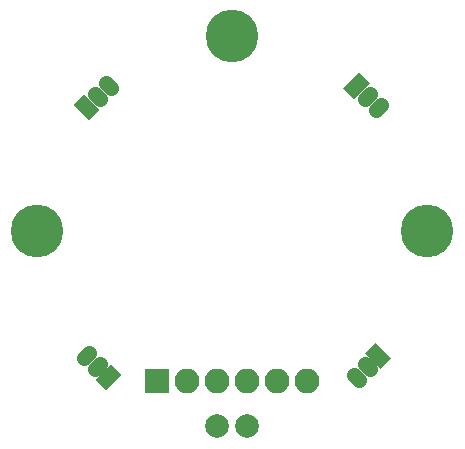
<source format=gbs>
G04 #@! TF.FileFunction,Soldermask,Bot*
%FSLAX46Y46*%
G04 Gerber Fmt 4.6, Leading zero omitted, Abs format (unit mm)*
G04 Created by KiCad (PCBNEW 4.0.6-e0-6349~53~ubuntu14.04.1) date Wed May 31 16:50:28 2017*
%MOMM*%
%LPD*%
G01*
G04 APERTURE LIST*
%ADD10C,0.100000*%
%ADD11C,1.300000*%
%ADD12C,2.000000*%
%ADD13C,4.464000*%
%ADD14R,2.100000X2.100000*%
%ADD15O,2.100000X2.100000*%
G04 APERTURE END LIST*
D10*
D11*
X66252132Y-81492132D02*
X65827868Y-81067868D01*
X67150157Y-80594107D02*
X66725893Y-80169843D01*
D10*
G36*
X64929842Y-81046655D02*
X66273345Y-82390158D01*
X65354106Y-83309397D01*
X64010603Y-81965894D01*
X64929842Y-81046655D01*
X64929842Y-81046655D01*
G37*
D11*
X66252132Y-103927868D02*
X65827868Y-104352132D01*
X65354107Y-103029843D02*
X64929843Y-103454107D01*
D10*
G36*
X65806655Y-105250158D02*
X67150158Y-103906655D01*
X68069397Y-104825894D01*
X66725894Y-106169397D01*
X65806655Y-105250158D01*
X65806655Y-105250158D01*
G37*
D12*
X76200000Y-109220000D03*
X78700000Y-109220000D03*
D11*
X88687868Y-103927868D02*
X89112132Y-104352132D01*
X87789843Y-104825893D02*
X88214107Y-105250157D01*
D10*
G36*
X90010158Y-104373345D02*
X88666655Y-103029842D01*
X89585894Y-102110603D01*
X90929397Y-103454106D01*
X90010158Y-104373345D01*
X90010158Y-104373345D01*
G37*
D11*
X88687868Y-81492132D02*
X89112132Y-81067868D01*
X89585893Y-82390157D02*
X90010157Y-81965893D01*
D10*
G36*
X89133345Y-80169842D02*
X87789842Y-81513345D01*
X86870603Y-80594106D01*
X88214106Y-79250603D01*
X89133345Y-80169842D01*
X89133345Y-80169842D01*
G37*
D13*
X60960000Y-92710000D03*
X93980000Y-92710000D03*
X77470000Y-76200000D03*
D14*
X71120000Y-105410000D03*
D15*
X73660000Y-105410000D03*
X76200000Y-105410000D03*
X78740000Y-105410000D03*
X81280000Y-105410000D03*
X83820000Y-105410000D03*
M02*

</source>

+===+

Reproduce word for word the material above, starting with the line that has "X78700000Y-109220000D03*" and stopping after the line that has "X88214106Y-79250603D01*".

Your response:
X78700000Y-109220000D03*
D11*
X88687868Y-103927868D02*
X89112132Y-104352132D01*
X87789843Y-104825893D02*
X88214107Y-105250157D01*
D10*
G36*
X90010158Y-104373345D02*
X88666655Y-103029842D01*
X89585894Y-102110603D01*
X90929397Y-103454106D01*
X90010158Y-104373345D01*
X90010158Y-104373345D01*
G37*
D11*
X88687868Y-81492132D02*
X89112132Y-81067868D01*
X89585893Y-82390157D02*
X90010157Y-81965893D01*
D10*
G36*
X89133345Y-80169842D02*
X87789842Y-81513345D01*
X86870603Y-80594106D01*
X88214106Y-79250603D01*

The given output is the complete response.